Above: YouTuber Cubaknow reviews Jungle Jezebel
The Sarah Baker fragrance, Jungle Jezebel by Miguel Matos launched in December 2018 has fuelled debate in the world of niche perfumery that raise questions relevant for the contemporary state of luxury fragrances on a larger scale.
While the Sarah Baker brand has always embraced a “gender optional” position for its fragrances, Jungle Jezebel has been its most provocative juice to do date. A special limited edition project, this fragrance by nose Miguel Matos took its inspiration from the cult star, actor and drag performer Divine (born Harris Glen Milstead) as its inspiration.
A veteran of the grittier earlier underground films by director and artist John Waters, Divine later appeared in Waters’ mainstream hit Hairspray (1988) and enjoyed some success in mainstream Hollywood films. General audiences may remember Hairspray —remade in 2007 starring John Travolta and a successful stage musical—without remembering its original star, but Divine remains an icon for successive generations of the LGBTQ audience, bohemian creative communities and fellow travellers. Not exactly the usual source of reference for a luxury fragrance...
The handcrafted packaging—including as set of false eyelashes and a streak of blonde artificial hair paying homage to Divine—for this limited edition of only 250 bottles has certainly caused a stir. It’s fair to say that it’s prompted polar responses: those appreciating its reference to kitsch and the homemade—and perhaps Sarah Baker’s practice as a contemporary artist—showing great enthusiasm whilst others have not.
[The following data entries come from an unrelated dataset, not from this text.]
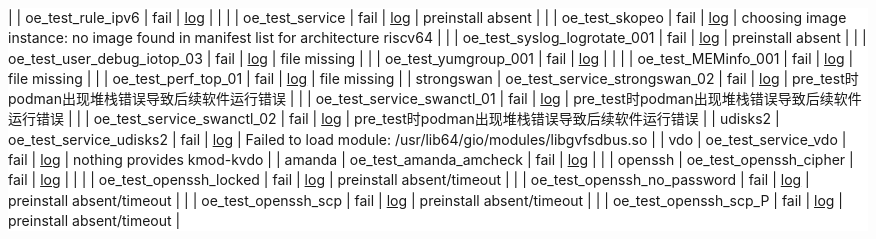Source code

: |                               | oe_test_rule_ipv6                                            | fail | [log](https://github.com/KotorinMinami/res_list/tree/master/mugen-riscv/logs/smoke-basic-os/oe_test_rule_ipv6/2023-04-29-08:40:20.log) |                                                              |
|                               | oe_test_service                                              | fail | [log](https://github.com/KotorinMinami/res_list/tree/master/mugen-riscv/logs/smoke-basic-os/oe_test_service/2023-04-29-08:40:36.log) | preinstall absent                                            |
|                               | oe_test_skopeo                                               | fail | [log](https://github.com/KotorinMinami/res_list/tree/master/mugen-riscv/logs/smoke-basic-os/oe_test_skopeo/2023-04-29-06:04:38.log) | choosing image instance: no image found in manifest list for architecture riscv64 |
|                               | oe_test_syslog_logrotate_001                                 | fail | [log](https://github.com/KotorinMinami/res_list/tree/master/mugen-riscv/logs/smoke-basic-os/oe_test_syslog_logrotate_001/2023-05-26-00:15:50.log) | preinstall absent                                            |
|                               | oe_test_user_debug_iotop_03                                  | fail | [log](https://github.com/KotorinMinami/res_list/tree/master/mugen-riscv/logs/smoke-basic-os/oe_test_user_debug_iotop_03/2023-04-29-10:09:55.log) | file missing                                                 |
|                               | oe_test_yumgroup_001                                         | fail | [log](https://github.com/KotorinMinami/res_list/tree/master/mugen-riscv/logs/smoke-basic-os/oe_test_yumgroup_001/2023-04-29-06:23:17.log) |                                                              |
|                               | oe_test_MEMinfo_001                                          | fail | [log](https://github.com/KotorinMinami/res_list/tree/master/mugen-riscv/logs/smoke-basic-os/oe_test_MEMinfo_001/2023-05-26-00:16:17.log) | file missing                                                 |
|                               | oe_test_perf_top_01                                          | fail | [log](https://github.com/KotorinMinami/res_list/tree/master/mugen-riscv/logs/smoke-basic-os/oe_test_perf_top_01/2023-05-26-00:17:11.log) | file missing                                                 |
| strongswan                    | oe_test_service_strongswan_02                                | fail | [log](https://github.com/KotorinMinami/res_list/tree/master/mugen-riscv/logs/strongswan/oe_test_service_strongswan_02/2023-04-27-03:34:49.log) | pre_test时podman出现堆栈错误导致后续软件运行错误             |
|                               | oe_test_service_swanctl_01                                   | fail | [log](https://github.com/KotorinMinami/res_list/tree/master/mugen-riscv/logs/strongswan/oe_test_service_swanctl_01/2023-04-27-03:52:50.log) | pre_test时podman出现堆栈错误导致后续软件运行错误             |
|                               | oe_test_service_swanctl_02                                   | fail | [log](https://github.com/KotorinMinami/res_list/tree/master/mugen-riscv/logs/strongswan/oe_test_service_swanctl_02/2023-04-27-04:00:56.log) | pre_test时podman出现堆栈错误导致后续软件运行错误             |
| udisks2                       | oe_test_service_udisks2                                      | fail | [log](https://github.com/KotorinMinami/res_list/tree/master/mugen-riscv/logs/udisks2/oe_test_service_udisks2/2023-04-27-04:42:18.log) | Failed to load module: /usr/lib64/gio/modules/libgvfsdbus.so |
| vdo                           | oe_test_service_vdo                                          | fail | [log](https://github.com/KotorinMinami/res_list/tree/master/mugen-riscv/logs/vdo/oe_test_service_vdo/2023-04-27-04:56:41.log) | nothing provides kmod-kvdo                                   |
| amanda                        | oe_test_amanda_amcheck                                       | fail | [log](https://github.com/KotorinMinami/res_list/tree/master/mugen-riscv/logs/amanda/oe_test_amanda_amcheck/2023-06-16-03:44:44.log) |                                                              |
| openssh                       | oe_test_openssh_cipher                                       | fail | [log](https://github.com/KotorinMinami/res_list/tree/master/mugen-riscv/logs/openssh/oe_test_openssh_cipher/2023-06-16-04:10:21.log) |                                                              |
|                               | oe_test_openssh_locked                                       | fail | [log](https://github.com/KotorinMinami/res_list/tree/master/mugen-riscv/logs/openssh/oe_test_openssh_locked/2023-06-16-04:11:55.log) | preinstall absent/timeout                                    |
|                               | oe_test_openssh_no_password                                  | fail | [log](https://github.com/KotorinMinami/res_list/tree/master/mugen-riscv/logs/openssh/oe_test_openssh_no_password/2023-06-16-04:12:57.log) | preinstall absent/timeout                                    |
|                               | oe_test_openssh_scp                                          | fail | [log](https://github.com/KotorinMinami/res_list/tree/master/mugen-riscv/logs/openssh/oe_test_openssh_scp/2023-06-16-04:17:42.log) | preinstall absent/timeout                                    |
|                               | oe_test_openssh_scp_P                                        | fail | [log](https://github.com/KotorinMinami/res_list/tree/master/mugen-riscv/logs/openssh/oe_test_openssh_scp_P/2023-06-16-04:15:05.log) | preinstall absent/timeout                                    |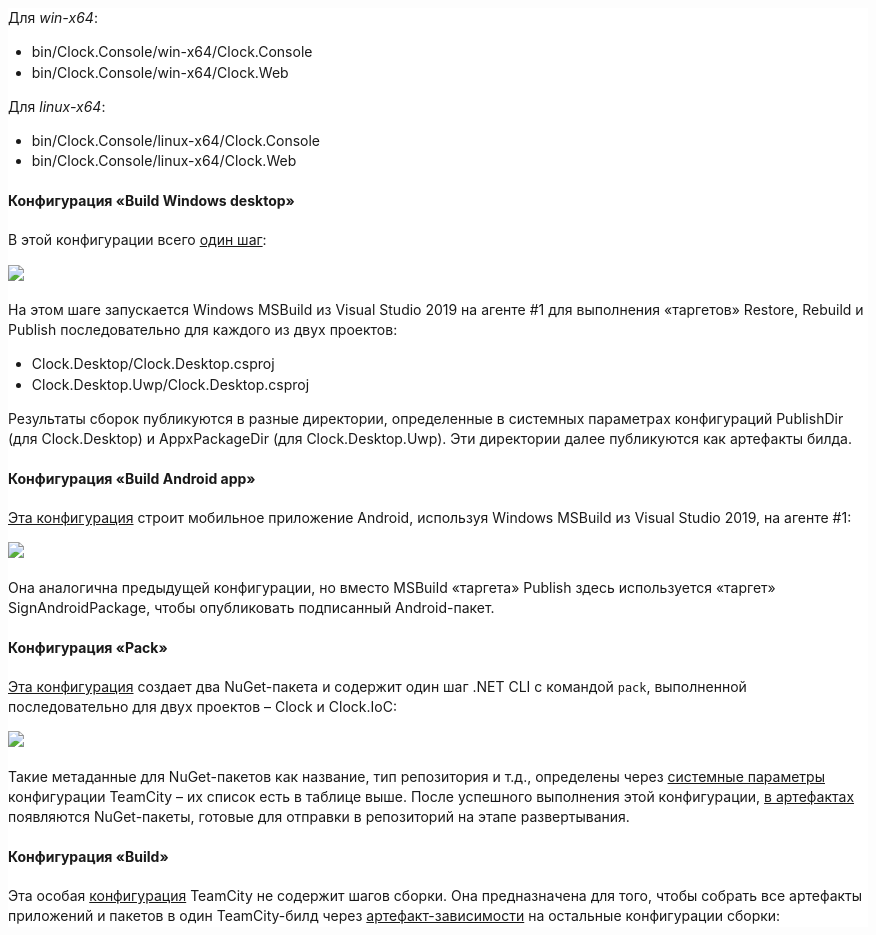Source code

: Для _win-x64_:
* bin/Clock.Console/win-x64/Clock.Console
* bin/Clock.Console/win-x64/Clock.Web

Для _linux-x64_:
  * bin/Clock.Console/linux-x64/Clock.Console
  * bin/Clock.Console/linux-x64/Clock.Web

#### Конфигурация «Build Windows desktop»

В этой конфигурации всего [один шаг](https://github.com/JetBrains/teamcity-dotnet-samples/blob/dcf1430a234193455b51758deb34c7f14c7496cc/.teamcity/settings.kts#L215):

![](https://raw.githubusercontent.com/JetBrains/teamcity-dotnet-samples/master/docs/TeamCity.NET.07.png)

На этом шаге запускается Windows MSBuild из Visual Studio 2019 на агенте #1 для выполнения «таргетов» Restore, Rebuild и Publish последовательно для каждого из двух проектов:

* Clock.Desktop/Clock.Desktop.csproj
* Clock.Desktop.Uwp/Clock.Desktop.csproj

Результаты сборок публикуются в разные директории, определенные в системных параметрах конфигураций PublishDir (для Clock.Desktop) и AppxPackageDir (для Clock.Desktop.Uwp). Эти директории далее публикуются как артефакты билда.

#### Конфигурация «Build Android app»

[Эта конфигурация](https://github.com/JetBrains/teamcity-dotnet-samples/blob/dcf1430a234193455b51758deb34c7f14c7496cc/.teamcity/settings.kts#L233) строит мобильное приложение Android, используя Windows MSBuild из Visual Studio 2019, на агенте #1:

![](https://raw.githubusercontent.com/JetBrains/teamcity-dotnet-samples/master/docs/TeamCity.NET.08.png)

Она аналогична предыдущей конфигурации, но вместо MSBuild «таргета» Publish здесь используется «таргет» SignAndroidPackage, чтобы опубликовать подписанный Android-пакет.

#### Конфигурация «Pack»

[Эта конфигурация](https://github.com/JetBrains/teamcity-dotnet-samples/blob/dcf1430a234193455b51758deb34c7f14c7496cc/.teamcity/settings.kts#L256) создает два NuGet-пакета и содержит один шаг .NET CLI с командой `pack`, выполненной последовательно для двух проектов – Clock и Clock.IoC:

![](https://raw.githubusercontent.com/JetBrains/teamcity-dotnet-samples/master/docs/TeamCity.NET.09.png)

Такие метаданные для NuGet-пакетов как название, тип репозитория и т.д., определены через [системные параметры](https://github.com/JetBrains/teamcity-dotnet-samples/blob/dcf1430a234193455b51758deb34c7f14c7496cc/.teamcity/settings.kts#L267) конфигурации TeamCity – их список есть в таблице выше. После успешного выполнения этой конфигурации, [в артефактах](https://github.com/JetBrains/teamcity-dotnet-samples/blob/dcf1430a234193455b51758deb34c7f14c7496cc/.teamcity/settings.kts#L282) появляются NuGet-пакеты, готовые для отправки в репозиторий на этапе развертывания.

#### Конфигурация «Build»

Эта особая [конфигурация](https://github.com/JetBrains/teamcity-dotnet-samples/blob/dcf1430a234193455b51758deb34c7f14c7496cc/.teamcity/settings.kts#L288) TeamCity не содержит шагов сборки. Она предназначена для того, чтобы собрать все артефакты приложений и пакетов в один TeamCity-билд через [артефакт-зависимости](https://github.com/JetBrains/teamcity-dotnet-samples/blob/dcf1430a234193455b51758deb34c7f14c7496cc/.teamcity/settings.kts#L296) на остальные конфигурации сборки:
Yet here’s the rub: controversial or not, Jungle Jezebel as a fragrance has garnered a plethora of positive reviews from authoritative voices respected within the niche fragrance world, particularly those active with video reviews—whether they liked the packaging or not—and during the run up to the 2018 festive period, became one of the top selling fragrances at sarahbakerperfumes.com
The unexpected success of of Jungle Jezebel, originally envisaged as a discrete special project within the brand’s broader offer, raises interesting questions about what today’s discerning consumer seeks in a fragrance. Its performance, with its challenging narrative and packaging, suggests today’s fragrance shopper is far more complex than perhaps assumed by mainstream branding or marketing messaging.
Questioned about the unexpected results, founder and Creative Director Sarah Baker said: “It’s been fantastic working with Miguel on this fragrance. I think we have had that fortunate experience of being aligned all the way on this one. Part of me knows that if you have a unique fragrance that stands apart—and this is one of them—you can put it in a standard, branded bottle and it will be appreciated. But I also think that he has totally understood my practice as an artist and that it’s been a beautiful moment of synergy. Some people in the perfume world simply haven’t got it. But when they’ve got it, they’ve got it totally; juice and concept. It’s too early to jump to conclusions about whether it’s part of the bigger debate about gender fluidity or not.."
Jungle Jezebel was launched at an intimate event at The Queen Adelaide in London 2018. Unlike most fragrance launches, it was open to the public, in keeping with the ethos of the fragrance’s inspiration and the setting.